[Stored items]
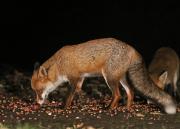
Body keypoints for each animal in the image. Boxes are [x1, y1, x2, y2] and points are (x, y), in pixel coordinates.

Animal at [31, 38, 176, 114]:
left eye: (39, 90)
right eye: (35, 91)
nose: (37, 103)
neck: (60, 64)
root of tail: (132, 48)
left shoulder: (74, 78)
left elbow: (68, 95)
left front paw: (64, 107)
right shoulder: (80, 78)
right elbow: (77, 92)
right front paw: (76, 103)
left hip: (109, 77)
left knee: (117, 95)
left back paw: (109, 108)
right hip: (121, 78)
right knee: (131, 92)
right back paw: (127, 108)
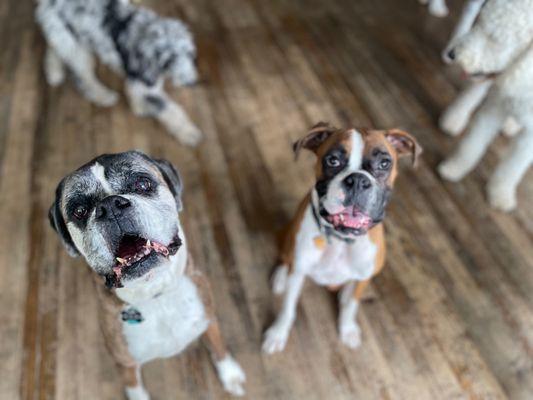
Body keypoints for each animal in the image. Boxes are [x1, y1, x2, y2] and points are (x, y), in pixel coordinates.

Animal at [35, 0, 202, 146]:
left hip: (67, 37)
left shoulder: (140, 82)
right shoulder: (146, 85)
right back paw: (103, 95)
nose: (191, 82)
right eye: (169, 60)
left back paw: (54, 72)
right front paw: (189, 133)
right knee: (84, 77)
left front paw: (139, 107)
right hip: (77, 47)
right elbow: (171, 109)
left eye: (189, 54)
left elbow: (135, 93)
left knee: (55, 48)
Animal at [47, 152, 245, 398]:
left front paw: (230, 374)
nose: (110, 206)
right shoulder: (125, 364)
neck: (155, 294)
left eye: (142, 184)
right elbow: (135, 388)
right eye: (80, 211)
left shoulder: (209, 317)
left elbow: (219, 347)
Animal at [260, 122, 420, 354]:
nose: (358, 180)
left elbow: (351, 305)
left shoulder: (363, 278)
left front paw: (348, 329)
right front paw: (278, 333)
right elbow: (288, 308)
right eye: (332, 160)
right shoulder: (298, 274)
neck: (340, 240)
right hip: (288, 236)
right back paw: (281, 276)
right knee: (285, 257)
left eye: (384, 163)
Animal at [436, 0, 532, 212]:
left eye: (495, 39)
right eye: (480, 23)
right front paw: (454, 168)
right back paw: (454, 118)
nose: (453, 54)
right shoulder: (495, 106)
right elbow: (473, 142)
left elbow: (513, 167)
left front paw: (500, 194)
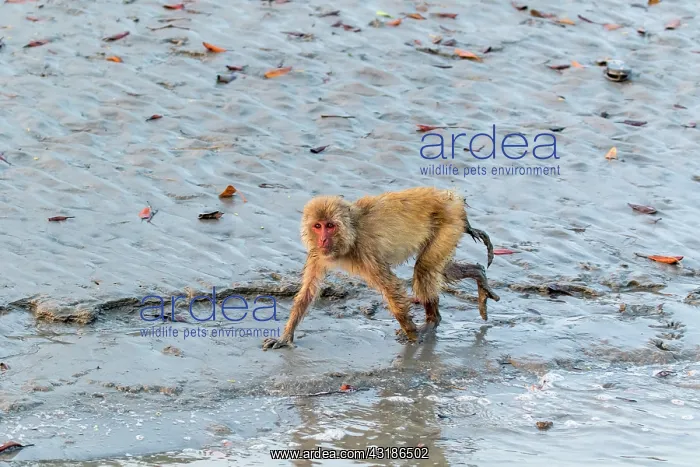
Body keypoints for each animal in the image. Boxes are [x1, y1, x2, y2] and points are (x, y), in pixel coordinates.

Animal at [262, 187, 500, 350]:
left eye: (330, 226)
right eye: (317, 226)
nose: (322, 239)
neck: (351, 235)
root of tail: (451, 198)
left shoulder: (365, 250)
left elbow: (391, 287)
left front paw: (412, 334)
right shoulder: (317, 254)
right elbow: (308, 291)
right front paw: (285, 337)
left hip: (449, 224)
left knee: (425, 268)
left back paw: (432, 322)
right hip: (451, 227)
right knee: (437, 268)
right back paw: (478, 273)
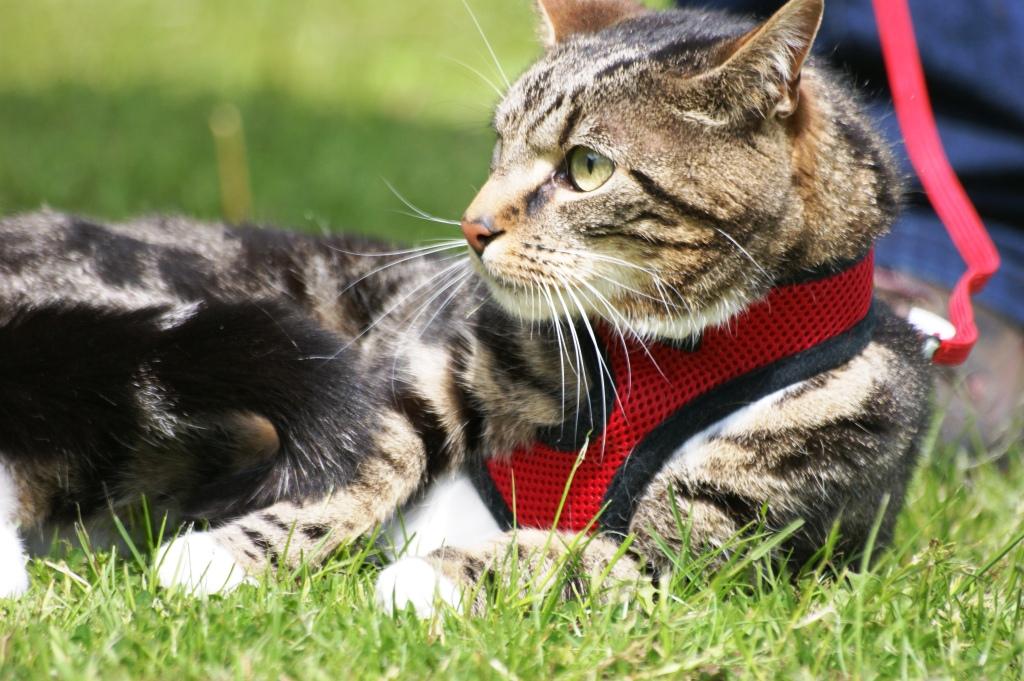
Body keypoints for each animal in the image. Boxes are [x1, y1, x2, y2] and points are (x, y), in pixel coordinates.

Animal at [0, 0, 933, 610]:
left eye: (586, 167)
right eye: (500, 145)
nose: (474, 225)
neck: (658, 349)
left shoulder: (739, 537)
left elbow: (595, 555)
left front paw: (438, 571)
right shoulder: (436, 362)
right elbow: (365, 451)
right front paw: (230, 553)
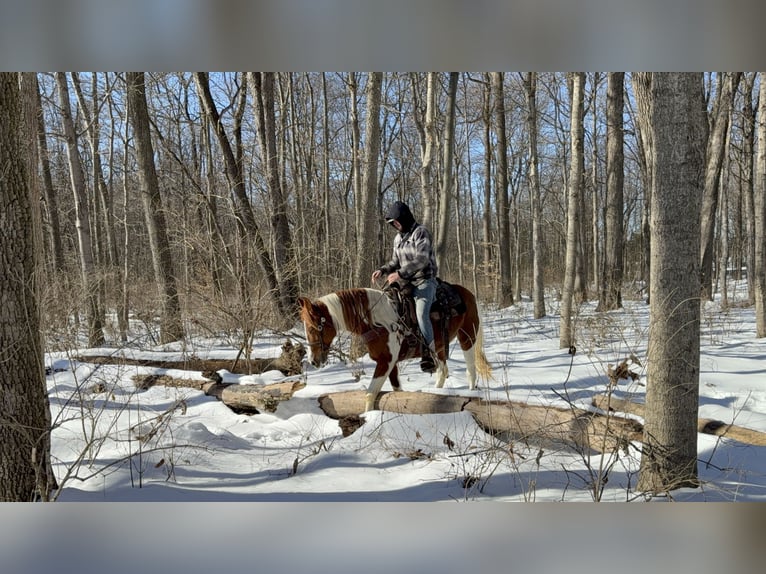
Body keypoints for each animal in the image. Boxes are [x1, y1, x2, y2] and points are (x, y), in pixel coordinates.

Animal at [300, 284, 492, 414]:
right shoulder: (390, 364)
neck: (377, 321)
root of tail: (469, 294)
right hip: (439, 347)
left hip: (467, 338)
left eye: (312, 328)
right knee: (443, 371)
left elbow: (370, 394)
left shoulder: (385, 362)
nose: (313, 361)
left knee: (471, 370)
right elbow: (397, 391)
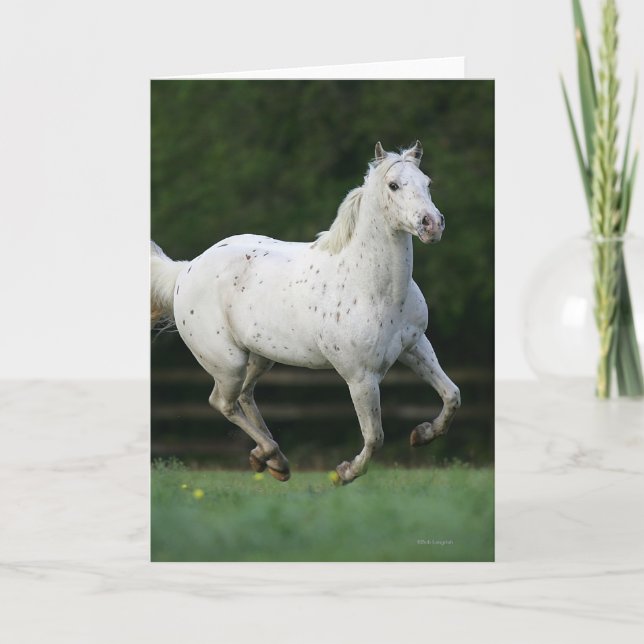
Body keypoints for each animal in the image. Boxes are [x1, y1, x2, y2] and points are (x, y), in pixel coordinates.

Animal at [151, 140, 460, 484]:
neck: (374, 288)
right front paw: (344, 473)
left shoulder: (415, 346)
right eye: (393, 185)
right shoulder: (360, 376)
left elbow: (452, 395)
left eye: (427, 182)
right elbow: (374, 436)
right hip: (228, 363)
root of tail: (186, 270)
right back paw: (272, 456)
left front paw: (423, 434)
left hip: (260, 357)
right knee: (223, 402)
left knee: (245, 396)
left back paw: (272, 459)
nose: (432, 224)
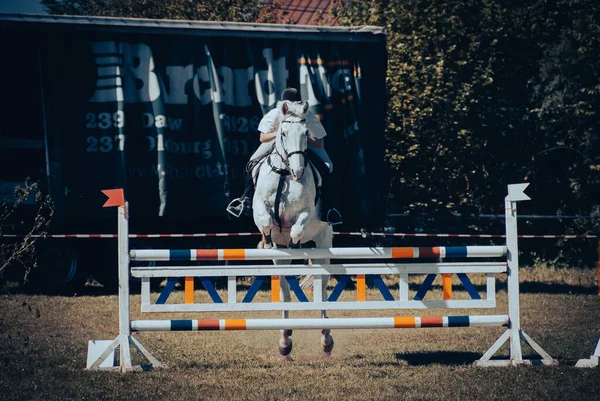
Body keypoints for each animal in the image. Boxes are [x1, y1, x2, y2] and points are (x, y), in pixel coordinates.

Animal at [252, 101, 336, 358]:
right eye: (282, 133)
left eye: (306, 133)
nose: (298, 172)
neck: (284, 174)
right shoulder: (258, 206)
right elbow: (265, 220)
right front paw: (266, 241)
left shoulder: (307, 214)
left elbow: (297, 229)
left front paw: (295, 243)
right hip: (281, 261)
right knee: (284, 288)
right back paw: (285, 340)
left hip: (323, 243)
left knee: (321, 286)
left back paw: (326, 340)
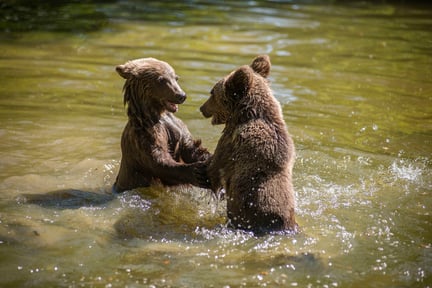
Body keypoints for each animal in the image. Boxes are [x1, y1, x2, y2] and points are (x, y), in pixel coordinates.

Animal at [113, 58, 211, 194]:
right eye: (161, 79)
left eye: (176, 78)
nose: (181, 95)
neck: (156, 114)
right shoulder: (144, 136)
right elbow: (159, 161)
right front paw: (196, 172)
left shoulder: (176, 126)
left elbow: (191, 147)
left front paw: (207, 157)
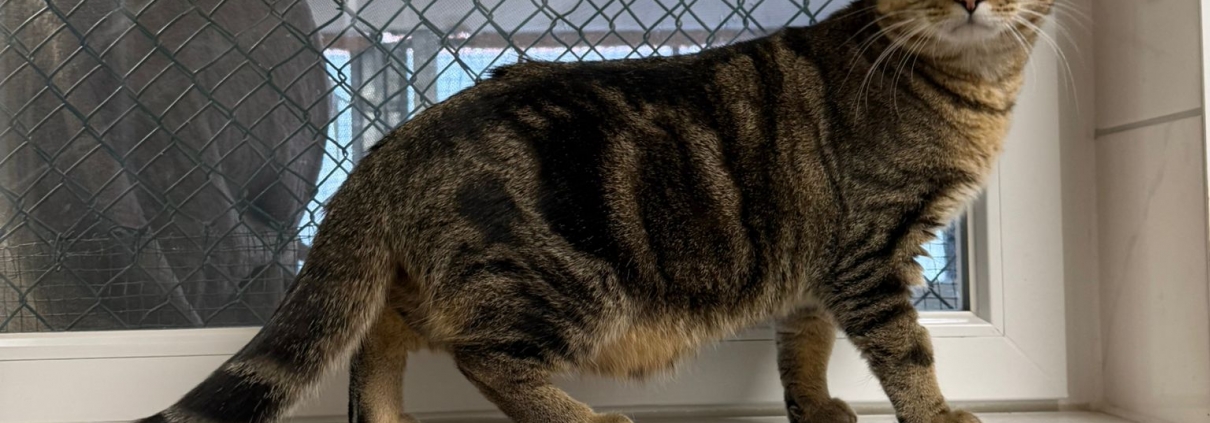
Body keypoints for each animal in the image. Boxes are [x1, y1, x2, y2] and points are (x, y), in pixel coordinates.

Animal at [137, 0, 1054, 422]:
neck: (977, 88)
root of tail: (397, 140)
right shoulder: (873, 252)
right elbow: (907, 352)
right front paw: (937, 413)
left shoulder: (825, 262)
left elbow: (805, 342)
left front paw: (815, 405)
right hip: (560, 282)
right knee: (482, 357)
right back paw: (580, 415)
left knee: (379, 340)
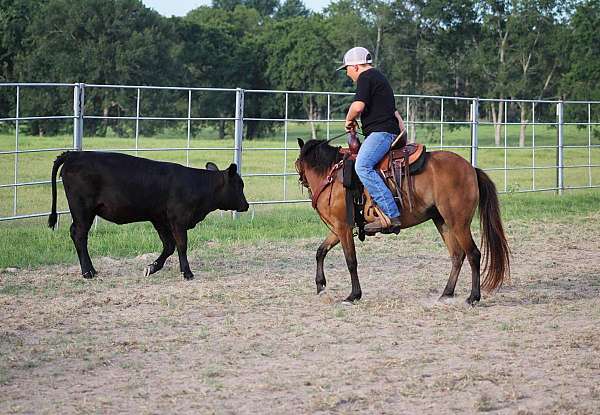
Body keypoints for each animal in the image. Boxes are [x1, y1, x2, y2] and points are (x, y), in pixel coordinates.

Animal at [48, 151, 250, 282]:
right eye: (239, 185)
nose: (246, 205)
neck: (196, 185)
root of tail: (74, 155)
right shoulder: (178, 219)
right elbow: (182, 245)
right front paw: (187, 273)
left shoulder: (159, 219)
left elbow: (169, 246)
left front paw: (151, 268)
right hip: (82, 210)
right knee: (79, 235)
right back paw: (88, 272)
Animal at [296, 138, 510, 304]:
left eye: (297, 163)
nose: (302, 181)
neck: (332, 177)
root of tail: (471, 169)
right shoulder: (340, 228)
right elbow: (320, 251)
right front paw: (320, 286)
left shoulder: (343, 227)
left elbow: (351, 261)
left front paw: (353, 295)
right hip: (442, 221)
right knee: (457, 255)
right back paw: (446, 293)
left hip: (458, 223)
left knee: (473, 254)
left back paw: (473, 297)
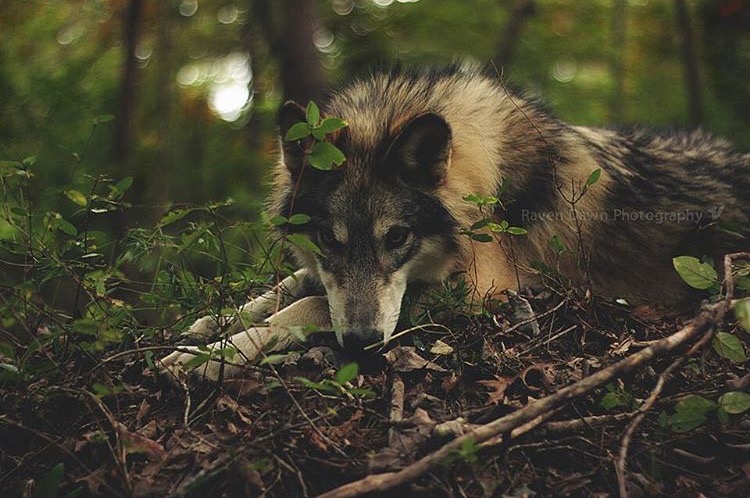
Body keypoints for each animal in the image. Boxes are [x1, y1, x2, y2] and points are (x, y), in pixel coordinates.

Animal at [161, 65, 750, 379]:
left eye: (398, 237)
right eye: (329, 238)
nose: (363, 343)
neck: (484, 173)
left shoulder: (480, 293)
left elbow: (305, 306)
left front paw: (213, 355)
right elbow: (288, 287)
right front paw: (208, 326)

Task item> Return verbatim every line from the one holding "left elbow: (351, 261)" to the end of the records above. Do not copy the pictures.

Exercise solution>
left elbow: (351, 261)
left front paw: (353, 295)
right hip: (442, 221)
right knee: (457, 255)
right back paw: (446, 293)
left hip: (458, 223)
left knee: (473, 254)
left back paw: (473, 297)
Body keypoints for each animal in the image. Boxes are [x1, y1, x2, y2] and points are (x, y), in pixel coordinates.

Animal at [161, 65, 750, 379]:
left eye: (398, 237)
right eye: (329, 238)
nose: (363, 343)
neck: (484, 173)
left shoulder: (480, 293)
left elbow: (305, 306)
left front paw: (213, 355)
right elbow: (288, 287)
right front paw: (208, 326)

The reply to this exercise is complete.